→ EXERCISE PROMPT
Take the entries starting at the line containing "Shown below are" and ending at the last entry. Write those lines out again with "single scene" swapped for "same scene" and everything else left as is.

'''

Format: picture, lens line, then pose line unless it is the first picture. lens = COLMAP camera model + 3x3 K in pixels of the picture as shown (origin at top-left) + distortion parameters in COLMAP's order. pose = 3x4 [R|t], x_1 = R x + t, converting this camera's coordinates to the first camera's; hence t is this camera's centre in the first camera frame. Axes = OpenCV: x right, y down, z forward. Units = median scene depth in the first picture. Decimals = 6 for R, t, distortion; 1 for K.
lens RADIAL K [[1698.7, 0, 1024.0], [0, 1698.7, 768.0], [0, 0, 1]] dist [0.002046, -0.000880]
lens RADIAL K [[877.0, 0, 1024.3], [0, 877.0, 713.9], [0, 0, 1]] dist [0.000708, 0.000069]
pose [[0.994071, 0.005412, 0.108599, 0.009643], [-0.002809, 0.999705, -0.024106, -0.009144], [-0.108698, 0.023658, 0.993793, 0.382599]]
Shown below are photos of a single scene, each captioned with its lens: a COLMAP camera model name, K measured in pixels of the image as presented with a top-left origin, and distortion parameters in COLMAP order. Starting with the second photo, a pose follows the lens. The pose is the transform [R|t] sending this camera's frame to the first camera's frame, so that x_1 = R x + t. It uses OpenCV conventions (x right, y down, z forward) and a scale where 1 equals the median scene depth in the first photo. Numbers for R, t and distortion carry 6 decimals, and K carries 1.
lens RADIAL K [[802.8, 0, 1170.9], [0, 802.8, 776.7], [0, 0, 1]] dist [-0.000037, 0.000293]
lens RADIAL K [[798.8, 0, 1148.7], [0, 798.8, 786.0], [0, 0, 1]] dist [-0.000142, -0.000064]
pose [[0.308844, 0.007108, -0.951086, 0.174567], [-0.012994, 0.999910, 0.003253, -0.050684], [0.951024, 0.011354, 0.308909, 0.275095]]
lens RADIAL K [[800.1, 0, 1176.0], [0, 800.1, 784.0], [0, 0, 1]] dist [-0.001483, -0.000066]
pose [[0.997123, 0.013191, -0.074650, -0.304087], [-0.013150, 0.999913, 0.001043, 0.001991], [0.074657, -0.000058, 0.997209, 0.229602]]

'''

→ RESULT OF THIS TASK
Shown below are photos of a same scene, each captioned with its lens: a COLMAP camera model name, K measured in pixels of the image as presented with a top-left origin, and distortion parameters in COLMAP order. Starting with the second photo, a pose follows the lens. The pose is the transform [R|t] sending this camera's frame to the first camera's frame, so that x_1 = R x + t. It uses OpenCV conventions (x right, y down, z forward) and a scale where 1 equals the median scene depth in the first photo. Numbers for R, t and distortion carry 6 decimals, and K carries 1.
lens RADIAL K [[802.8, 0, 1170.9], [0, 802.8, 776.7], [0, 0, 1]] dist [-0.000037, 0.000293]
lens RADIAL K [[798.8, 0, 1148.7], [0, 798.8, 786.0], [0, 0, 1]] dist [-0.000142, -0.000064]
pose [[0.308844, 0.007108, -0.951086, 0.174567], [-0.012994, 0.999910, 0.003253, -0.050684], [0.951024, 0.011354, 0.308909, 0.275095]]
lens RADIAL K [[800.1, 0, 1176.0], [0, 800.1, 784.0], [0, 0, 1]] dist [-0.001483, -0.000066]
pose [[0.997123, 0.013191, -0.074650, -0.304087], [-0.013150, 0.999913, 0.001043, 0.001991], [0.074657, -0.000058, 0.997209, 0.229602]]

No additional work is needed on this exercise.